I do wonder sometimes if the whole thing could have been avoided if Jesus had ignored his pest. Yet, it doesn’t seem that Jesus really had that choice. Matthew’s gospel indicates that Christ’s time in the wilderness was designed for him to face temptation. It almost echoes the ancient drama captured in the Book of Job. The Creator doesn’t get involved in either story, essentially leaving both Jesus and Job to handle it themselves.
I can empathize with what it must have been like to be left hanging there. I can’t begin to count the number of times when I’ve been placed in a situation where the totality of it was beyond my control. You’ve probably been there too, slogging through unfortunate and inequitable situations from which you couldn’t simply walk away.
Clearly, we are in good company when we feel that way. Even Jesus didn’t have the power to keep temptation at bay. Yet, he did have the ability to respond in a faithful manner. He goes to scripture for support; he relies on sacred things he knew to buoy him through an arduous and important moment in his life.

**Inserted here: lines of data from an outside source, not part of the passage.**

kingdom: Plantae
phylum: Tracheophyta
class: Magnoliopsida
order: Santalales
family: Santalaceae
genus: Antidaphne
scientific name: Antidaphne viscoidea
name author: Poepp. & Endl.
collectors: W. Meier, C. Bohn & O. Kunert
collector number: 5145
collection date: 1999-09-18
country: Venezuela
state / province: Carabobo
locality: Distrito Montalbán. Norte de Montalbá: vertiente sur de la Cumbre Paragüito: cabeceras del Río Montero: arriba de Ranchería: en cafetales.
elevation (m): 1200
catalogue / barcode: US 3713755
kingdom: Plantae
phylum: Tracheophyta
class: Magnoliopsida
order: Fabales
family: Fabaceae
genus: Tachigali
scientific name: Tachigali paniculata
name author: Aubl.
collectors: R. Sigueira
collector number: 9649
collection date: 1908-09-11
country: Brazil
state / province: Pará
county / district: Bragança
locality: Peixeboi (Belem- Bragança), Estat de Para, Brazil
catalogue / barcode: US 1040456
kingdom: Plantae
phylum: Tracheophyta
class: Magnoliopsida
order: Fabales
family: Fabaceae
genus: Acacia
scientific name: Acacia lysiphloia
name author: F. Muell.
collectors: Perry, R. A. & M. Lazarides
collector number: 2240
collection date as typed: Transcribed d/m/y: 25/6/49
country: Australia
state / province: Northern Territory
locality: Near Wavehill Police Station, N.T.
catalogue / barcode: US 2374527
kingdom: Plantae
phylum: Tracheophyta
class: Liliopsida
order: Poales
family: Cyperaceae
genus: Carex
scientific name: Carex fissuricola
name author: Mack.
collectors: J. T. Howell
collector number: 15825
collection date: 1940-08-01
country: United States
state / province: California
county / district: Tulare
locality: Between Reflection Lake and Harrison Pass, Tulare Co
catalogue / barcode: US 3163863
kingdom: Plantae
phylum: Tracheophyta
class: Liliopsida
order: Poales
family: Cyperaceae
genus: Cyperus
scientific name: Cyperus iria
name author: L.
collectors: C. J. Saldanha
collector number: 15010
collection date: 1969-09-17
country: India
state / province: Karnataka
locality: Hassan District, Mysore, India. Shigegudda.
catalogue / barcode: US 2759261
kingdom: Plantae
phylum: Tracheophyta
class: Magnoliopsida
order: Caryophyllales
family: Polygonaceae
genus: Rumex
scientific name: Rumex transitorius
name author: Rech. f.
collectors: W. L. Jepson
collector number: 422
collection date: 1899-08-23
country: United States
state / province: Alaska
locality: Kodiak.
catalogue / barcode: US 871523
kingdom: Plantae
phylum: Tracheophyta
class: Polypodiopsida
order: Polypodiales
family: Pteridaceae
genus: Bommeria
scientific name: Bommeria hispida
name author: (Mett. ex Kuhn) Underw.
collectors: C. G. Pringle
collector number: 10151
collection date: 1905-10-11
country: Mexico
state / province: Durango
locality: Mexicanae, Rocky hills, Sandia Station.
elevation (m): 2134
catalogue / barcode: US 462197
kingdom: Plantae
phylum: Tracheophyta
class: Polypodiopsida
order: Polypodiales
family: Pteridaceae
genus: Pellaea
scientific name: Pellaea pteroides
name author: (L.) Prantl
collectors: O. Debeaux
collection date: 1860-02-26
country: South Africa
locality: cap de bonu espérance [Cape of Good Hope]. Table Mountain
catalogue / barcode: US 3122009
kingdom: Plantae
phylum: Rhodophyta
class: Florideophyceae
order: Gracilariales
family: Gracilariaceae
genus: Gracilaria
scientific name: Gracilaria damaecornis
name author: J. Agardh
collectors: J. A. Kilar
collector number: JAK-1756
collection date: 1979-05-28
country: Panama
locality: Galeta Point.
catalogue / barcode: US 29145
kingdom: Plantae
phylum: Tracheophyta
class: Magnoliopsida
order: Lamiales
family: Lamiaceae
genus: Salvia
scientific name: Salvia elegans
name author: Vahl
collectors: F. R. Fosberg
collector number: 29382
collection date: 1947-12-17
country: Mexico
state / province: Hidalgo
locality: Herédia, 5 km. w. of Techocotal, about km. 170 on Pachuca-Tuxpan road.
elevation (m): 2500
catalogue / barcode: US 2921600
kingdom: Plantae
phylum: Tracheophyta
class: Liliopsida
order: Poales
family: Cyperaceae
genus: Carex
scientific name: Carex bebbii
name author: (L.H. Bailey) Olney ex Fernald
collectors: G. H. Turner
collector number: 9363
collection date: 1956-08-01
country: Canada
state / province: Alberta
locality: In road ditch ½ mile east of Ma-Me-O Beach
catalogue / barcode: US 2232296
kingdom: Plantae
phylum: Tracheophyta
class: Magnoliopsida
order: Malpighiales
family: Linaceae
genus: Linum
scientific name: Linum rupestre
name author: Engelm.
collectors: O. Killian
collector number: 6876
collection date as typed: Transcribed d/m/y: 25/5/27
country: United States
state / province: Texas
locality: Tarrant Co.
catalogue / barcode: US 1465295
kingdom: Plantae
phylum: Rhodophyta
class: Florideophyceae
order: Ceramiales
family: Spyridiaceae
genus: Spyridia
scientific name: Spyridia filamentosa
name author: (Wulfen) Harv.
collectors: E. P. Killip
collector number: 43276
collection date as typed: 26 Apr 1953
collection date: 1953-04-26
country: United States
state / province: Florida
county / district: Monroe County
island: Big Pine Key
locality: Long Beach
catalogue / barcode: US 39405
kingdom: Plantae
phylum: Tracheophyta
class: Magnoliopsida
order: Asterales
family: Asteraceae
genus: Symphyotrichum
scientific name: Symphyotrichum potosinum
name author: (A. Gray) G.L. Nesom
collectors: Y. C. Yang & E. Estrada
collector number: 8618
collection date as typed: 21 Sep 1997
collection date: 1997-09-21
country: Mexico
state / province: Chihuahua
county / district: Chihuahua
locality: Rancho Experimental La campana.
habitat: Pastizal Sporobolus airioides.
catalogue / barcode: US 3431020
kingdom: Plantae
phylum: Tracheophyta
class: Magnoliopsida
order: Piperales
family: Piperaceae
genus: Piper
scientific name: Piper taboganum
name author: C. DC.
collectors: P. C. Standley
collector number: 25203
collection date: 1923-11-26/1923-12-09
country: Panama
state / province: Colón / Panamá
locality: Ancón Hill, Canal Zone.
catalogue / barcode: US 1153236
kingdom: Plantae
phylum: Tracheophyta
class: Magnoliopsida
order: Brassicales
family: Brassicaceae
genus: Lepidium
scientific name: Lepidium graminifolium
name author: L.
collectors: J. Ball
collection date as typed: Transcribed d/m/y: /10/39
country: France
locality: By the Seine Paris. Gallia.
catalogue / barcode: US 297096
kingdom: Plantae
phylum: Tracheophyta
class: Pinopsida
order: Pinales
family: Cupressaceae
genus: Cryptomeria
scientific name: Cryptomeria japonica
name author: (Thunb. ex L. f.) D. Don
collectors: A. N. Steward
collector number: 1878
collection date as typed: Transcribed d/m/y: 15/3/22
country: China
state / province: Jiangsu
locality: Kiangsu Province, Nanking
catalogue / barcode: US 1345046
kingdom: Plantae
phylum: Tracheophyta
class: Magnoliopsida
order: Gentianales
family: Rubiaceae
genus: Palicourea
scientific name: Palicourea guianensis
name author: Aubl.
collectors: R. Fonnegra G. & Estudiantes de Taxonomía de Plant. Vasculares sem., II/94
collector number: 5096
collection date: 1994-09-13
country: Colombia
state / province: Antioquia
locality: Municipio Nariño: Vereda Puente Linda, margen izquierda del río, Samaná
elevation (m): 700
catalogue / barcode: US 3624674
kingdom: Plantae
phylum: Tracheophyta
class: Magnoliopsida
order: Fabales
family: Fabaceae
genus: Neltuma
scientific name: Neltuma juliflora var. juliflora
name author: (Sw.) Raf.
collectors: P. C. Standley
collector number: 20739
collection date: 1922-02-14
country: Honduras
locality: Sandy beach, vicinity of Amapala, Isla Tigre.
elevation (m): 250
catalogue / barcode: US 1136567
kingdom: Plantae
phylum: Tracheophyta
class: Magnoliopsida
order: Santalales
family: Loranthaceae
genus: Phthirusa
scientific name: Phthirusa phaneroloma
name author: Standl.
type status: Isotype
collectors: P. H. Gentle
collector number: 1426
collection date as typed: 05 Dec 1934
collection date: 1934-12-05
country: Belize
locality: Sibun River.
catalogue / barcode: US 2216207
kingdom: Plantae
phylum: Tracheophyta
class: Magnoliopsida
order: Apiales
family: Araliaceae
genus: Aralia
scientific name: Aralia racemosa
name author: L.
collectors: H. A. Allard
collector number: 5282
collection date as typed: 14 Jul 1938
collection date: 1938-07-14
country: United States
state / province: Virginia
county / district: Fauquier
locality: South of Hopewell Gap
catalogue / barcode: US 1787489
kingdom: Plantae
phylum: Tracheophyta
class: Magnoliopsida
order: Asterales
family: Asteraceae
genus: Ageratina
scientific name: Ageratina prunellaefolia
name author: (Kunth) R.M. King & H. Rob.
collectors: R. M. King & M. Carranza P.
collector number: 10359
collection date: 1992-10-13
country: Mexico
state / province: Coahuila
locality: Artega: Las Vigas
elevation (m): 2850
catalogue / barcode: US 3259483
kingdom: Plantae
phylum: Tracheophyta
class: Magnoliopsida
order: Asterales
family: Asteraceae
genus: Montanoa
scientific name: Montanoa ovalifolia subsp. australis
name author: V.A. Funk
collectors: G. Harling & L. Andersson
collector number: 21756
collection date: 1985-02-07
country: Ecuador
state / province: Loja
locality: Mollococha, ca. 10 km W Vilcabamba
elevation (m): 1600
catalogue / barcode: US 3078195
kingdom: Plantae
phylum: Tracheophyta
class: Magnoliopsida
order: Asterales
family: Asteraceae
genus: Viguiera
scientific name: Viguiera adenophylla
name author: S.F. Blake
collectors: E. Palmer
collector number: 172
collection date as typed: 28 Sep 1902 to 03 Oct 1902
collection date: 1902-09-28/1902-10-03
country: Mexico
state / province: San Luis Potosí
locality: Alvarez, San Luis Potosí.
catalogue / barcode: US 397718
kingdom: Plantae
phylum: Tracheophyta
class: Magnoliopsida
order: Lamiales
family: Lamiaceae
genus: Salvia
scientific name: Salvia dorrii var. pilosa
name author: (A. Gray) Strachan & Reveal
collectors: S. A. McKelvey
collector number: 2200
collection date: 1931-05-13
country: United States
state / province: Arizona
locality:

It’s not unlike what other people of God did in their times of struggle and difficulty. When they were at their worst, they did their best to control what they could in a faithful manner. When they couldn’t control what offerings were put on the temple altar, they followed the scriptures and controlled what they put on their plates. When they couldn’t be present to hear the sacred words read, they consulted their memories and made their own sacred Psalms.
As each we step off on this 40-day journey of our own, we do so in the manner that Jesus does. As the folk hymn suggests, nobody else can walk this lonesome valley for us. Yet we don’t have to walk it - or any of the challenging moments we have outside of the liturgical year - without the resources of our faith. We can lean on the Word. We can rely on prayer. We can trust in the disciplines of faith that have always outlasted the struggles God’s people have faced again and again.